Extracted text:
[Start of section]

July 27, 2017
2 min read
Save

‘Diabetic hand’ may be marker for subclinical atherosclerosis

Adults with type 2 diabetes and limited joint mobility of the hand were more likely to have subclinical atherosclerosis, as measured by increased carotid plaque formation, when compared with adults with diabetes who do not have limited hand motion, study data from Japan show.

“‘Diabetic hand’ is a complication of the upper extremity that manifests as conditions such as limited joint mobility, Dupuytren’s contracture and trigger finger,” Yusuke Mineoka, MD, PhD, of the department of internal medicine at Otsu Municipal Hospital in Japan, and colleagues wrote. “Diabetic hand tends to be ignored in clinical situation[s], despite several reports about positive [associations] between [limited joint mobility] of the hand and microvascular complications.”

[End of section]

Excerpted data:
[Start of section]

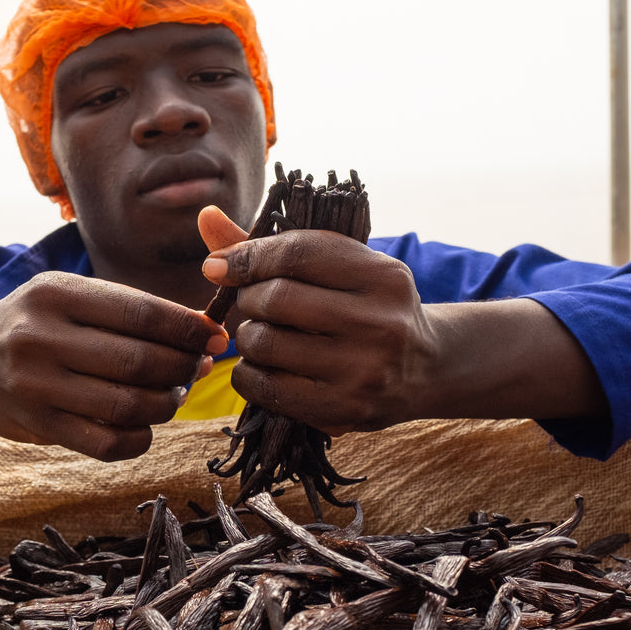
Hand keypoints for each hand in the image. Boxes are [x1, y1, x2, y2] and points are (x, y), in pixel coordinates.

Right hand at [0, 272, 227, 477]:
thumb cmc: (32, 325)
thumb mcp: (68, 296)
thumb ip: (129, 310)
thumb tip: (204, 335)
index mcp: (56, 293)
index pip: (141, 312)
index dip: (188, 328)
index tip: (214, 338)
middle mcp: (41, 336)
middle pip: (138, 361)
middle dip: (180, 369)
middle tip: (193, 371)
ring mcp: (35, 385)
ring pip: (126, 405)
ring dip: (163, 406)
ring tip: (168, 396)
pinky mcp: (36, 426)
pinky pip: (105, 443)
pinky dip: (137, 439)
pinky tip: (142, 427)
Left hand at [199, 210, 433, 433]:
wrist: (424, 369)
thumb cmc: (368, 306)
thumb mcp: (342, 268)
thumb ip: (275, 247)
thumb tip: (206, 218)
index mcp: (384, 276)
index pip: (297, 253)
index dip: (247, 255)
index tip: (220, 265)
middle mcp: (379, 323)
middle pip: (275, 298)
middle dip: (248, 297)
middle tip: (253, 303)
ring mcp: (362, 372)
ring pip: (263, 343)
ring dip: (247, 335)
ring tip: (264, 334)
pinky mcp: (341, 411)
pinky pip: (262, 386)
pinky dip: (248, 372)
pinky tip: (265, 365)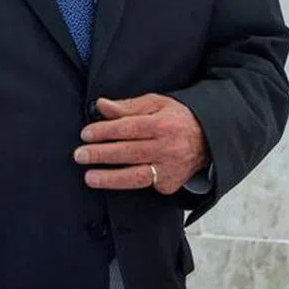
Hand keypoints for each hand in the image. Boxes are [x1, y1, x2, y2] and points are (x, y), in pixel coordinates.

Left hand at [72, 94, 208, 193]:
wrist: (209, 139)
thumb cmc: (177, 118)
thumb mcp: (155, 103)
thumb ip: (127, 106)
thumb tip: (101, 105)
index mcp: (162, 124)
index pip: (128, 128)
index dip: (105, 132)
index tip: (85, 134)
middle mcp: (168, 148)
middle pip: (129, 152)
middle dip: (101, 154)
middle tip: (79, 155)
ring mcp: (170, 169)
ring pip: (136, 176)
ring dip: (110, 178)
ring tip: (89, 177)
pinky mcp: (170, 184)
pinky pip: (146, 185)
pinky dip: (128, 183)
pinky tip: (111, 181)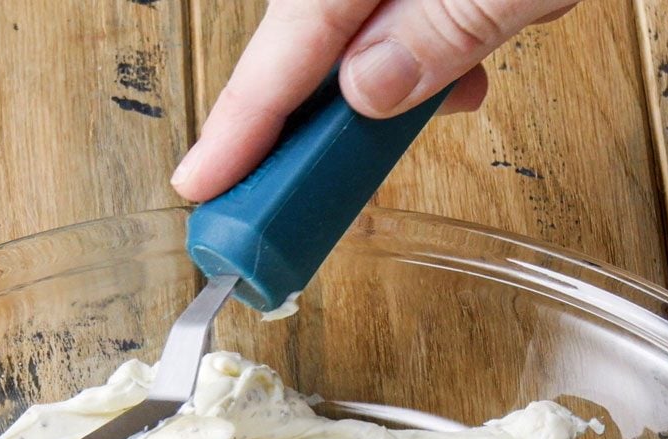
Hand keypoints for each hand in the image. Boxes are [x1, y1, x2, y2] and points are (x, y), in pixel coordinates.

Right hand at [171, 0, 582, 200]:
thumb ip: (446, 24)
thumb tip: (364, 92)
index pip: (288, 40)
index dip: (241, 120)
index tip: (199, 182)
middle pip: (312, 31)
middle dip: (309, 105)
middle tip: (287, 192)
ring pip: (360, 21)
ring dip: (387, 76)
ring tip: (429, 111)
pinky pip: (409, 3)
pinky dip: (432, 42)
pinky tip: (467, 65)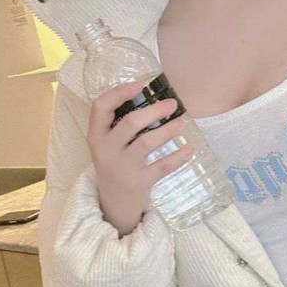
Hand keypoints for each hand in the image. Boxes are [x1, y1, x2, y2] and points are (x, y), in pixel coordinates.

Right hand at [86, 81, 193, 233]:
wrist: (114, 202)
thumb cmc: (115, 162)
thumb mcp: (108, 143)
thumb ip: (120, 123)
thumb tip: (153, 97)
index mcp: (96, 135)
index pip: (100, 107)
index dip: (120, 92)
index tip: (141, 84)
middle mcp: (105, 150)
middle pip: (130, 123)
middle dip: (154, 110)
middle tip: (172, 104)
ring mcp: (122, 168)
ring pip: (147, 142)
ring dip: (168, 129)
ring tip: (183, 121)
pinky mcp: (139, 183)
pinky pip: (163, 166)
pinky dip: (179, 156)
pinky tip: (191, 147)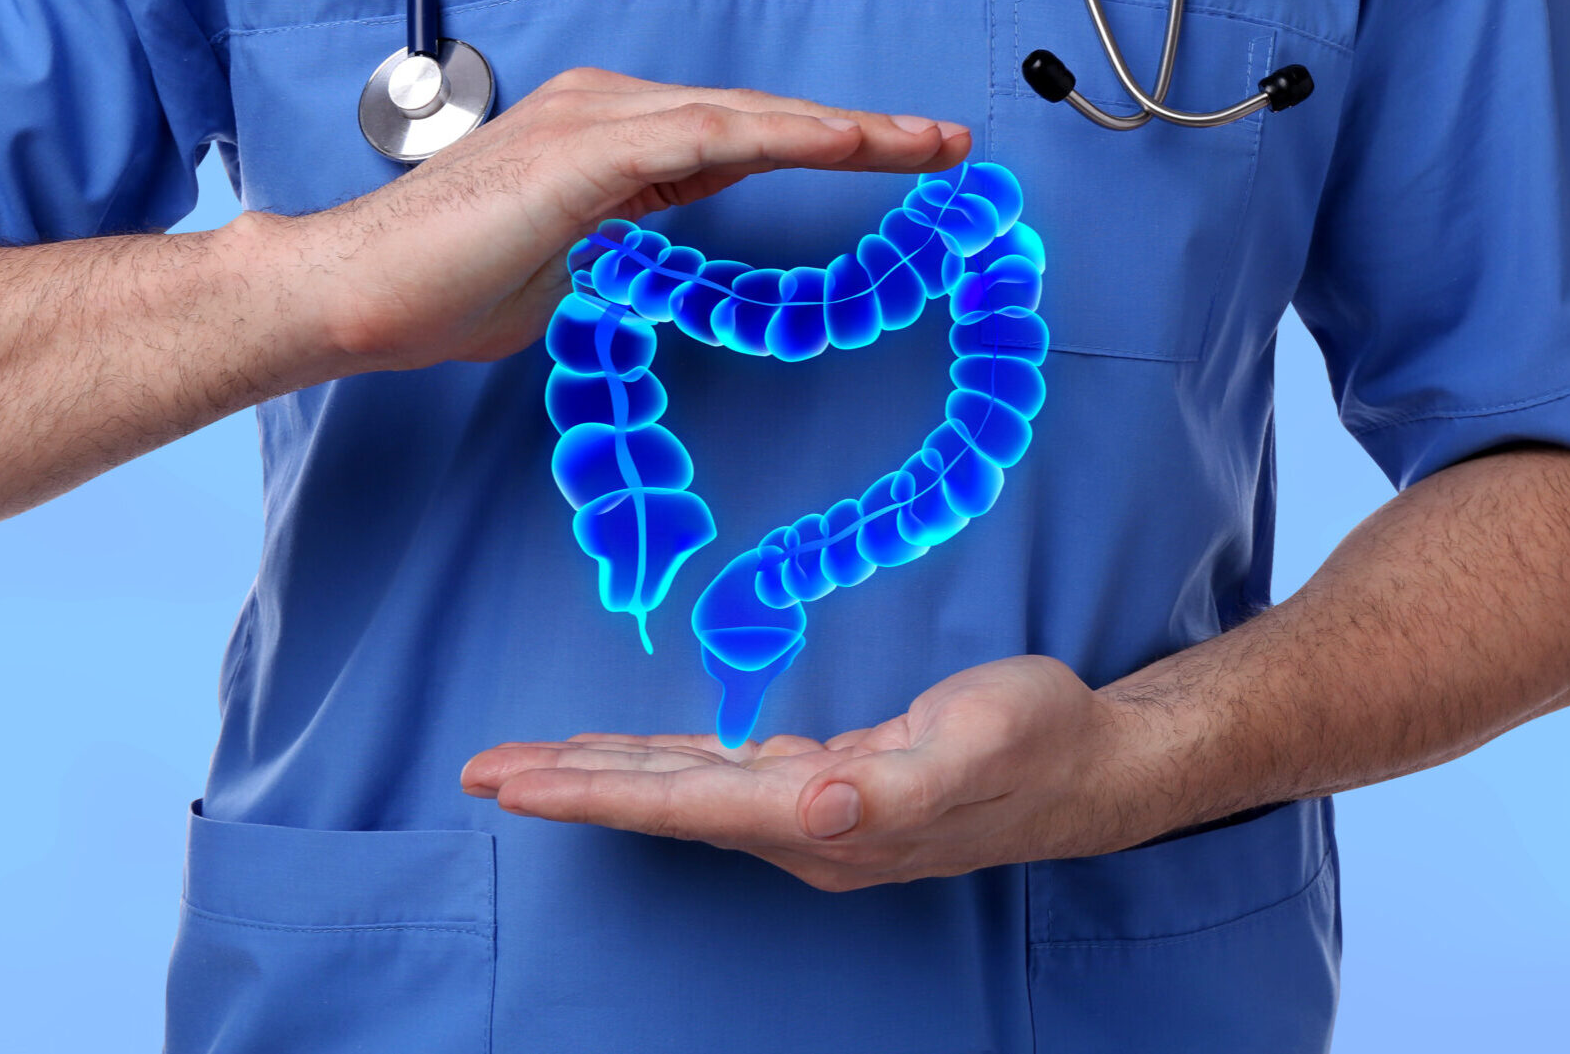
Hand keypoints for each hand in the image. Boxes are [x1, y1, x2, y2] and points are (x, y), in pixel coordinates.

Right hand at [230, 68, 969, 374]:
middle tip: (945, 140)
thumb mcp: (569, 270)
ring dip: (846, 128)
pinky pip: (715, 135)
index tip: (894, 152)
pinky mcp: (591, 148)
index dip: (818, 140)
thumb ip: (624, 247)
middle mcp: (604, 107)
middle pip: (755, 114)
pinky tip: (852, 143)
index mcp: (601, 134)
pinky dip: (791, 137)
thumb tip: (662, 257)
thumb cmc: (444, 291)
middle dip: (856, 128)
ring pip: (748, 115)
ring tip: (927, 142)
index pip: (733, 134)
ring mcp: (596, 118)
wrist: (357, 294)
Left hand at [459, 656, 1155, 890]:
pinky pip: (718, 779)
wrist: (1091, 765)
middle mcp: (804, 828)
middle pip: (662, 805)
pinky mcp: (830, 785)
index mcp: (826, 818)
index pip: (684, 805)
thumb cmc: (1037, 742)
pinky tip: (629, 760)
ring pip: (682, 792)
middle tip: (477, 771)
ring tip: (525, 766)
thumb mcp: (976, 746)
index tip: (516, 785)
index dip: (597, 794)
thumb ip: (897, 788)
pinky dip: (660, 768)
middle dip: (567, 788)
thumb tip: (823, 806)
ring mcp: (815, 813)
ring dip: (600, 778)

[End of section]

Your task:
In the article on "diabetic hand," rewrite the paragraph beginning "Adults with type 2 diabetes and limited joint mobility" as one shorter sentence that keeps its main facts.

Worked solution:
Study data from Japan show that adults with type 2 diabetes and limited hand joint mobility were more likely than diabetic adults without it to have subclinical atherosclerosis, measured by increased carotid plaque formation.